En ce moment, je m’attends à ce que le système basé sur le dollar en devienne un basé sur des DTS à multiples devises, mais seulement en tant que transition. Les États-Unis vont en faire la promotion agressivement, puisqu’il maintiendra la domination du dollar US. Les États-Unis se battent ardemment depuis les années 60 pour éliminer l’or et le garder hors du système monétaire international, et avec succès, au moins jusqu’à maintenant. Cependant, je crois que les DTS s’effondreront, pour les mêmes raisons que le fera le système basé sur le dollar. Dans ce cas, la dernière chose qui reste, qui a passé l’épreuve du temps, c’est l’or. L’or est universellement reconnu et accepté.
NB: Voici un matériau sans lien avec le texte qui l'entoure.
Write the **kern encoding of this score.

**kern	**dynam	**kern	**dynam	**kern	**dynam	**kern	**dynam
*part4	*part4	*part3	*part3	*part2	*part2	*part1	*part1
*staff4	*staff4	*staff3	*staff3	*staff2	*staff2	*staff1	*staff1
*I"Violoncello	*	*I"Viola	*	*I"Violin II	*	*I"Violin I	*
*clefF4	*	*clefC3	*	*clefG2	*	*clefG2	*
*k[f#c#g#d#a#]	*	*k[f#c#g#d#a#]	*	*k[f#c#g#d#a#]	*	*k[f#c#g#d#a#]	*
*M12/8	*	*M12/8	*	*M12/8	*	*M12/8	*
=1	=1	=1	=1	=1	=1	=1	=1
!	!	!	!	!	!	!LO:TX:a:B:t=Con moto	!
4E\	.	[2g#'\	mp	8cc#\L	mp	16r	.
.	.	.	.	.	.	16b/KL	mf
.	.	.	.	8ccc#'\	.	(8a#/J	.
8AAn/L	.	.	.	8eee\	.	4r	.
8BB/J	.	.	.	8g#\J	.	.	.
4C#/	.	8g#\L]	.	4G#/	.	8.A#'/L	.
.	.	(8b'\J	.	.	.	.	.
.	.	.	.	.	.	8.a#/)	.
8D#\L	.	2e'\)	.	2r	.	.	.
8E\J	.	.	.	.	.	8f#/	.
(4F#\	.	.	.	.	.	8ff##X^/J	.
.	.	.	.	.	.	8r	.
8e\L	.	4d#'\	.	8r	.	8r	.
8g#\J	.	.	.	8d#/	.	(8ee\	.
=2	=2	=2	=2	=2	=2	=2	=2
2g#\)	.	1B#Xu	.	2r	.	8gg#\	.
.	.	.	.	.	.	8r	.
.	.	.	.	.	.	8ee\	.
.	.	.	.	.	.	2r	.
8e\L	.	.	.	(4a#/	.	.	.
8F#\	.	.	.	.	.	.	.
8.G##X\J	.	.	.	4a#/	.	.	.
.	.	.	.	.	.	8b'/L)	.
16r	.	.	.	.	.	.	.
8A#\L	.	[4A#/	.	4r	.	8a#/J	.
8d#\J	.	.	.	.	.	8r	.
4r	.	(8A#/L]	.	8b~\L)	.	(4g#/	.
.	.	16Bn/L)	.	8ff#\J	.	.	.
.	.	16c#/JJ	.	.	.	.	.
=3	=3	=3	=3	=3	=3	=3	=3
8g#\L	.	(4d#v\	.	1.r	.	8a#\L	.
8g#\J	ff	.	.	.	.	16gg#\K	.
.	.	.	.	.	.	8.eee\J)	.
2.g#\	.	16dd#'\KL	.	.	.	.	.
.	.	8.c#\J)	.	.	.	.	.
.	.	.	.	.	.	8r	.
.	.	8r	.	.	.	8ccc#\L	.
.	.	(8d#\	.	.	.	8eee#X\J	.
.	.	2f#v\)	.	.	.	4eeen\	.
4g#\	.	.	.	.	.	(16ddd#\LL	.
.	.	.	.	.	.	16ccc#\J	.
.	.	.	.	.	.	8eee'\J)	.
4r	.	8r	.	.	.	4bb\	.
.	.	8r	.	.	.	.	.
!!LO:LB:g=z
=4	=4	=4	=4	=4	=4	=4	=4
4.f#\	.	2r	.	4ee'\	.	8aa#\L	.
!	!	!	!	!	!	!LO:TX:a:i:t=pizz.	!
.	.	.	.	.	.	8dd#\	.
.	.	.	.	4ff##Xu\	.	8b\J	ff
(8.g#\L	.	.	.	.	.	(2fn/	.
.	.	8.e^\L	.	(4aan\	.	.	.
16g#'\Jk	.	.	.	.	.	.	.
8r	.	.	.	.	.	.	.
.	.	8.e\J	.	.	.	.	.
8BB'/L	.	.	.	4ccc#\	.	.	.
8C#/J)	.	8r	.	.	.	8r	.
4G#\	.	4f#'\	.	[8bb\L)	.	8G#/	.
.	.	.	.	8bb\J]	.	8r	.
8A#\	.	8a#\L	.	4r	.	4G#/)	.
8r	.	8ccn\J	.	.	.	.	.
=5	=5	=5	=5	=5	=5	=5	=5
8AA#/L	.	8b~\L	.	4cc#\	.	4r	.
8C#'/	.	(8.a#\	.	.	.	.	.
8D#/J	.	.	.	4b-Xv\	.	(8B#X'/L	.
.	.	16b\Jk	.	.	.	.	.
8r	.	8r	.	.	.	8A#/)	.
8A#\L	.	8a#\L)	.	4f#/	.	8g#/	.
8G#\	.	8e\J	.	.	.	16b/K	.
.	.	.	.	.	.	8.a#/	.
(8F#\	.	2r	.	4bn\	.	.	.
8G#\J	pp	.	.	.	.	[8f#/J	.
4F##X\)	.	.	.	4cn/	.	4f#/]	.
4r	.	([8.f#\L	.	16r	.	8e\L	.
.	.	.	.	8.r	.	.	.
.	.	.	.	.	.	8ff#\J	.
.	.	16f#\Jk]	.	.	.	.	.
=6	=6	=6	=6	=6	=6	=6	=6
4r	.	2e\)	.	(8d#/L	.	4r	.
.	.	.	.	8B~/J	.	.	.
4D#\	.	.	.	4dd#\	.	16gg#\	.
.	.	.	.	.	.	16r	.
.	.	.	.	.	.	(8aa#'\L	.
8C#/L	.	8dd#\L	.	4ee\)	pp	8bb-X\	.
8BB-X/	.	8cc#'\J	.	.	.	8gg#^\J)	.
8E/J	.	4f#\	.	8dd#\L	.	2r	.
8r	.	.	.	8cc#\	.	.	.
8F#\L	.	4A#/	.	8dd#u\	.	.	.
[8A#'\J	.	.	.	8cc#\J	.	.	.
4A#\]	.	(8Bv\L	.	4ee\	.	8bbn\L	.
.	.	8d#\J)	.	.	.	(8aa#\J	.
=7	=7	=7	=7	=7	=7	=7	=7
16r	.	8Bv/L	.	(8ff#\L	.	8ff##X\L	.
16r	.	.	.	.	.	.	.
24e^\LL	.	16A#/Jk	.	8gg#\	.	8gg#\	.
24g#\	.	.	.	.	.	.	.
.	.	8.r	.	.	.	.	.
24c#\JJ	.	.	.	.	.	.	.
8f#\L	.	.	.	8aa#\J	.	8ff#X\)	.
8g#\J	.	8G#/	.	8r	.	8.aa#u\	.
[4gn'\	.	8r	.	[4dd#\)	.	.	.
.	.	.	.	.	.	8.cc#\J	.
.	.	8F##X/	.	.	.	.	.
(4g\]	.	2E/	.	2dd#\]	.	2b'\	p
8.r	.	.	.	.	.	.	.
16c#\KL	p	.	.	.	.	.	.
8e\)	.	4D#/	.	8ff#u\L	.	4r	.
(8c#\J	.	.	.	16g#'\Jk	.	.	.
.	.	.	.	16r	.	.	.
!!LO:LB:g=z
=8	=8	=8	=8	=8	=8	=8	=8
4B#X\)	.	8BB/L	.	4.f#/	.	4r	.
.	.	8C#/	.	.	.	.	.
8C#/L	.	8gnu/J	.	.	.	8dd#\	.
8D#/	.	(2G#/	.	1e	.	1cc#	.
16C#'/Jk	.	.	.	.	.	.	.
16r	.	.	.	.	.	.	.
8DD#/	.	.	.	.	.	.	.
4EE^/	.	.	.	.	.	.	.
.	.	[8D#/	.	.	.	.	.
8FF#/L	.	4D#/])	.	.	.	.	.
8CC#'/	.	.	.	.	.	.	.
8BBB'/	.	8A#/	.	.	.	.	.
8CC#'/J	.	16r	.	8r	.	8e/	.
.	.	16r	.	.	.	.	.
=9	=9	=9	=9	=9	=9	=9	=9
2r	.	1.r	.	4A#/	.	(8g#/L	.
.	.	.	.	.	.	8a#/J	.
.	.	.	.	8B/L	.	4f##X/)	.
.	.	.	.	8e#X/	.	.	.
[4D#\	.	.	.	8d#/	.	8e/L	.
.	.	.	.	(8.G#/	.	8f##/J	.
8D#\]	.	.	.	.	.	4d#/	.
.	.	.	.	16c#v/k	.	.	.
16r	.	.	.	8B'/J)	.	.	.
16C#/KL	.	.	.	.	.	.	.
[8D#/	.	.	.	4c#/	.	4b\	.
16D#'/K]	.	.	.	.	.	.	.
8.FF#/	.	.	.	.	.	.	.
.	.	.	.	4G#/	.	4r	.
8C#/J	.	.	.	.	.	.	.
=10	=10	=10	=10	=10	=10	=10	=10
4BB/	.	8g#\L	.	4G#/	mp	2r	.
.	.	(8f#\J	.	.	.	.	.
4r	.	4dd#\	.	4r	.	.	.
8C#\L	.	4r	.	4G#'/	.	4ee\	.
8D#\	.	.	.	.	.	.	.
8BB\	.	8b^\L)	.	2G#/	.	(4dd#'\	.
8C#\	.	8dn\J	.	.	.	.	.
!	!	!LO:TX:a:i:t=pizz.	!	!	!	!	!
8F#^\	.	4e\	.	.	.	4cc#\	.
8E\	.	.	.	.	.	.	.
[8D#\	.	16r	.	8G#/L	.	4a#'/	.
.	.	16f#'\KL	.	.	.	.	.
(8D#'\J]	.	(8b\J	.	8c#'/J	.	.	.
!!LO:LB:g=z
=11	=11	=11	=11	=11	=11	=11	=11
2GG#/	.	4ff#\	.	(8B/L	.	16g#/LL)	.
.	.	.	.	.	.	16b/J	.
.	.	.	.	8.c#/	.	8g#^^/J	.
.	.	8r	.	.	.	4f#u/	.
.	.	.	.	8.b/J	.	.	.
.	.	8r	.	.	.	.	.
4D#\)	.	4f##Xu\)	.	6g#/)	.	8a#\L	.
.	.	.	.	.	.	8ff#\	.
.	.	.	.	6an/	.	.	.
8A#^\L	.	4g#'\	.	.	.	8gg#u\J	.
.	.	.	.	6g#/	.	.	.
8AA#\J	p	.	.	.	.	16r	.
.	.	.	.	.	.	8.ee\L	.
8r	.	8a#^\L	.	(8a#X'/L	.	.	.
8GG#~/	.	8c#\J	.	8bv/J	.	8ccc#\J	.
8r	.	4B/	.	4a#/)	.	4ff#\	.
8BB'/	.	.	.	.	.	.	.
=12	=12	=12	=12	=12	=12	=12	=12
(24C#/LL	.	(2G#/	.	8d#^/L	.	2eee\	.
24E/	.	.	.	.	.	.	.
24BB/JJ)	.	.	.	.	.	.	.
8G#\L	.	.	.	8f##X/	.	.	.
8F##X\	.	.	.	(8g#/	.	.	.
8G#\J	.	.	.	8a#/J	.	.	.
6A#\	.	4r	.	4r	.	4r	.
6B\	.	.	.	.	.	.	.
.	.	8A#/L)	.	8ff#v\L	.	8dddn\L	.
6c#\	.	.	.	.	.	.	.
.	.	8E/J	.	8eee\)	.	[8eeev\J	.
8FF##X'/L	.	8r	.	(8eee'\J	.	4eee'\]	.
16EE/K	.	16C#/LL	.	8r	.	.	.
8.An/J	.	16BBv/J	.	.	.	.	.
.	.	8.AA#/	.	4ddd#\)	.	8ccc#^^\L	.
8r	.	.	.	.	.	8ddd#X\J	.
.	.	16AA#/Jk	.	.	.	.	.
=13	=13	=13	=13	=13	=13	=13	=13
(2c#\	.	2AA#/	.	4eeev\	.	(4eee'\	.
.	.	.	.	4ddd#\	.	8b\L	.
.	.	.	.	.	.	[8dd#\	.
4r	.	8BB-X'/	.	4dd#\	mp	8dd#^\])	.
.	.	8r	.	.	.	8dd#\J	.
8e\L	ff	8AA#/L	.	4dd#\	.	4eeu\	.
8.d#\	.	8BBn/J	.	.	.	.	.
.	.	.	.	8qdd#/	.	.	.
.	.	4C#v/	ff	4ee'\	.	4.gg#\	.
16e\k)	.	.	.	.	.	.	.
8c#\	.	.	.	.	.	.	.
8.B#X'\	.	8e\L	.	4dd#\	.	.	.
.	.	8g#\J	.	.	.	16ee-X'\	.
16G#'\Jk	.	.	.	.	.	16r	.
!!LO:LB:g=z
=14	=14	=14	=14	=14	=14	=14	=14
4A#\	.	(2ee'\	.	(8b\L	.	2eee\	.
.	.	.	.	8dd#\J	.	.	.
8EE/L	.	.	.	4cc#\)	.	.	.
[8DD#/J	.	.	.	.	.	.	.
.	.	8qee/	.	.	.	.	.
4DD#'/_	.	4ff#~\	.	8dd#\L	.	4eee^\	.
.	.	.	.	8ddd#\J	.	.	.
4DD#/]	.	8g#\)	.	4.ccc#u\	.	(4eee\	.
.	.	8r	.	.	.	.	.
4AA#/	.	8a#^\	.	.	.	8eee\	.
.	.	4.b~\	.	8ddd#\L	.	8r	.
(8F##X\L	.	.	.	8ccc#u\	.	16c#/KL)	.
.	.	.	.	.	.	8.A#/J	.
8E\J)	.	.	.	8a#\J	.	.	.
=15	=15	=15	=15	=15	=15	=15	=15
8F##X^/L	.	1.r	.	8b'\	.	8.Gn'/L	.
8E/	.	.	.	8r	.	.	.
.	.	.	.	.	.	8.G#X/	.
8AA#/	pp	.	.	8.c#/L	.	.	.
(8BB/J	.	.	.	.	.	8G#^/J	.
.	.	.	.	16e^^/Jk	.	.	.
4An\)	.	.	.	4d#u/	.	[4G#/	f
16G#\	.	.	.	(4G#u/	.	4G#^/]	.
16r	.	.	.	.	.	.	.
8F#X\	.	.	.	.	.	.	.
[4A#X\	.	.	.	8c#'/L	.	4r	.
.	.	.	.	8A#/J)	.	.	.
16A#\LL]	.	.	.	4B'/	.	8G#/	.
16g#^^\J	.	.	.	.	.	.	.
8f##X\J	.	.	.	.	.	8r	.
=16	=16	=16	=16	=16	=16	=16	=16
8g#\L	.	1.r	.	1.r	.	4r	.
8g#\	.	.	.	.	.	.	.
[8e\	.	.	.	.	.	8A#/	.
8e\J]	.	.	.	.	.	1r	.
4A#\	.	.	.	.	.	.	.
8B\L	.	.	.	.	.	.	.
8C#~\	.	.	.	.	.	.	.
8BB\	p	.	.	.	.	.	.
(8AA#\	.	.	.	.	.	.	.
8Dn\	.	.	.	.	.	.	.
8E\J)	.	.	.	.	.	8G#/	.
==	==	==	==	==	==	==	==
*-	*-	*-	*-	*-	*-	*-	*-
Peter Bernstein, dans son livre, The Power of Gold, écrit: “L’or pourrait encore servir comme couverture ultime dans des conditions chaotiques. Son retour à un rôle traditionnel de monnaie universelle est peu probable, cependant, à moins que ne vienne un temps où le dollar, l’euro et le yen ne parviennent plus à remplir leur rôle de moyens acceptables de paiement au-delà des frontières internationales. » Il croyait que cette possibilité de « conditions chaotiques » était peu probable, quand il a écrit son livre à la fin des années 90, mais aujourd’hui, en 2015, cette possibilité est très probable.
L’or est la monnaie in extremis. L’or a été, est, et sera toujours le standard international de devises, même non légal, auquel les banques centrales et les individus reviennent instinctivement, surtout dans des « conditions chaotiques ».